Die Commerzbank-Aktie notiert auf Xetra zuletzt in einer Größenordnung von etwa 11,50 Euro je Anteilsschein, womit sie in Euro gehandelt wird und sich im mittleren Bereich ihrer beschriebenen Jahreshandelsspanne bewegt. Der Kurs spiegelt sowohl die positiven Effekte der Ergebnisverbesserung als auch die weiterhin bestehenden strukturellen Herausforderungen im europäischen Bankensektor wider. Für Anleger ist daher die mittel- und langfristige strategische Ausrichtung der Commerzbank ebenso wichtig wie die kurzfristige Kursbewegung, um die Rolle des Titels im eigenen Portfolio sachlich zu bewerten.

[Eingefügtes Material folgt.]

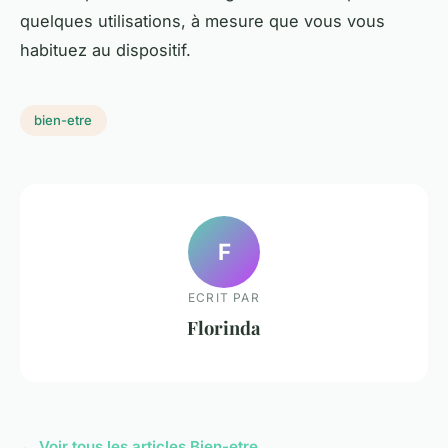
quelques utilisations, à mesure que vous vous
habituez au dispositif.
bien-etre
F
ECRIT PAR
Florinda
← Voir tous les articles Bien-etre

Commerzbank-Aktie - Stammdaten und Marktdaten

  • Unternehmen: Commerzbank AG
  • ISIN: DE000CBK1001
  • WKN: CBK100
  • Ticker: CBK
  • Handelsplatz: Xetra
  • Kurs (Stand 23.07.2026, 16:30 Uhr): 11,50 EUR
  • Marktkapitalisierung: ca. 14.000.000.000 EUR (Stand Geschäftsjahr 2024)
  • Sektor / Branche: Banken / Finanzdienstleistungen
  • Indexzugehörigkeit: MDAX
  • Nächstes Earnings-Datum: 14.02.2027

Commerzbank-Aktie in sozialen Medien verfolgen

Disclaimer zu unseren Artikeln: Keine Anlageberatung, keine Kauf- oder Verkaufsempfehlung. Angaben zu Kursen, Unternehmen und Märkten ohne Gewähr; Änderungen jederzeit möglich. Börsengeschäfte können zu hohen Verlusten führen. Unsere Beiträge werden ganz oder teilweise automatisiert mit Unterstützung von AI erstellt und geprüft.